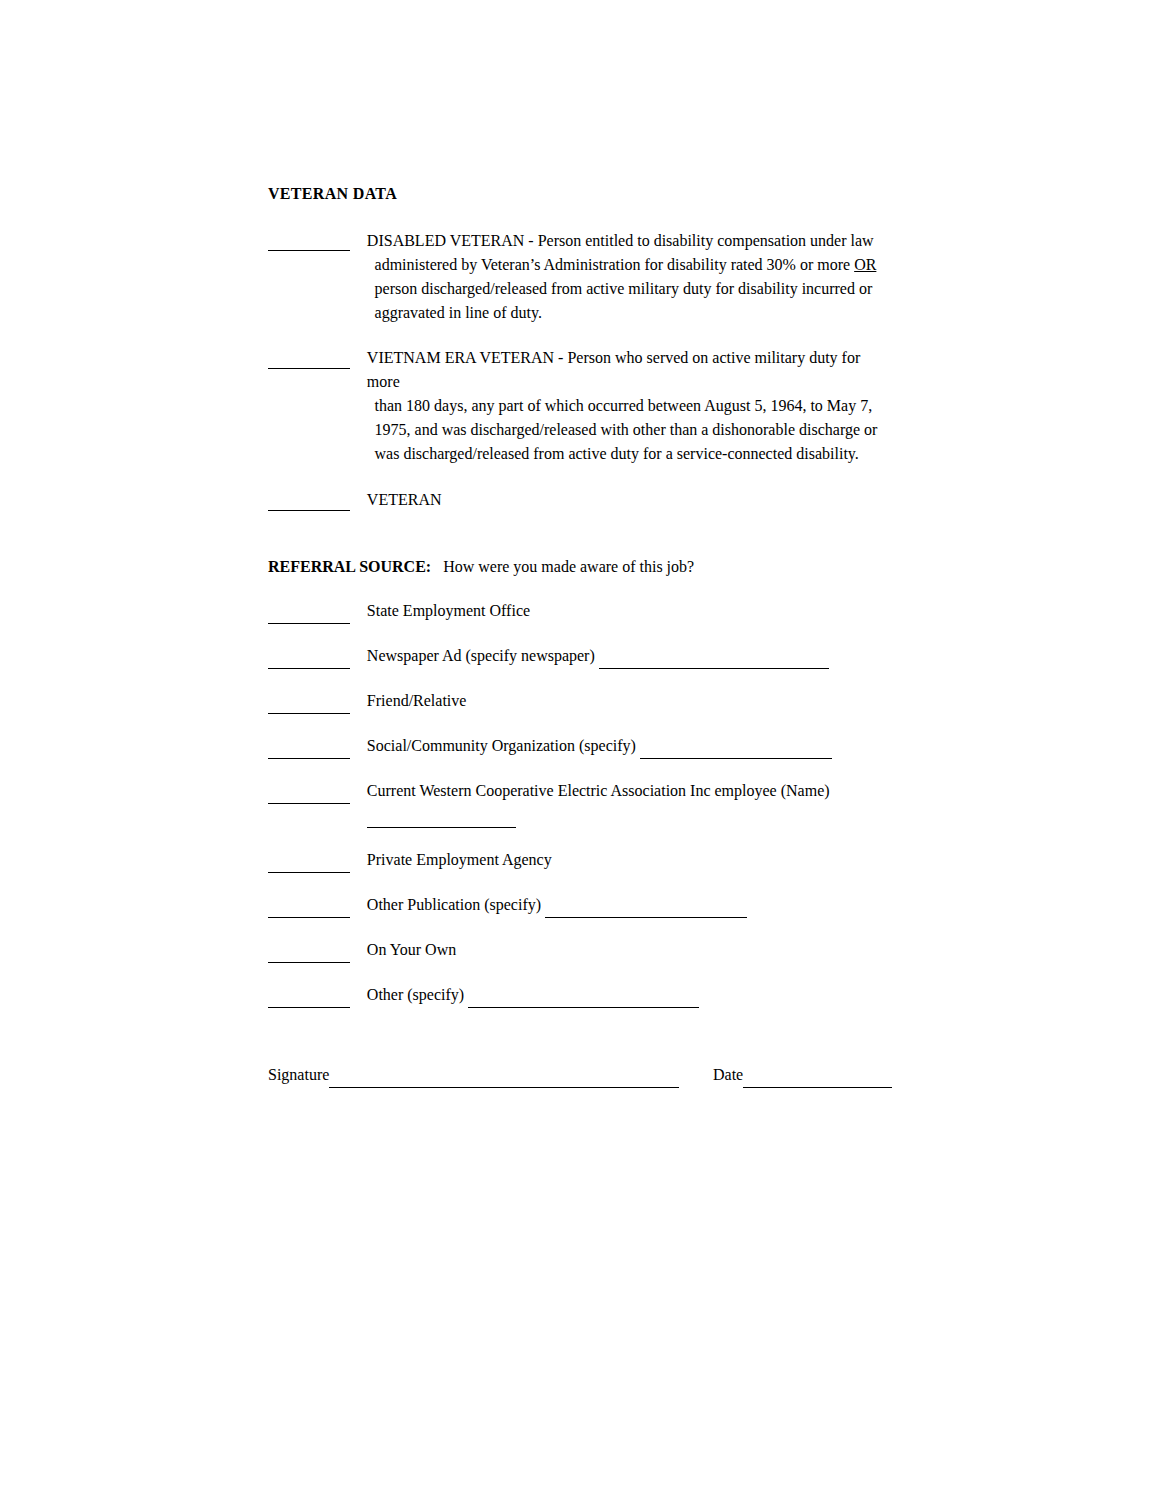VETERAN DATA
DISABLED VETERAN - Person entitled to disability compensation under law administered by Veteran’s Administration for disability rated 30% or more OR person discharged/released from active military duty for disability incurred or aggravated in line of duty.
VIETNAM ERA VETERAN - Person who served on active military duty for more than 180 days, any part of which occurred between August 5, 1964, to May 7, 1975, and was discharged/released with other than a dishonorable discharge or was discharged/released from active duty for a service-connected disability.
VETERAN
REFERRAL SOURCE: How were you made aware of this job?
State Employment Office
Newspaper Ad (specify newspaper)
Friend/Relative
Social/Community Organization (specify)
Current Western Cooperative Electric Association Inc employee (Name)
Private Employment Agency
Other Publication (specify)
On Your Own
Other (specify)
Signature Date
== == ==
The result should consist solely of the lines from the one that contains "Social/Community Organization (specify)" to the last line of the records above, reproduced exactly.

▸ SOLUTION:
Social/Community Organization (specify)
Current Western Cooperative Electric Association Inc employee (Name)
Private Employment Agency
Other Publication (specify)
On Your Own
Other (specify)
Signature Date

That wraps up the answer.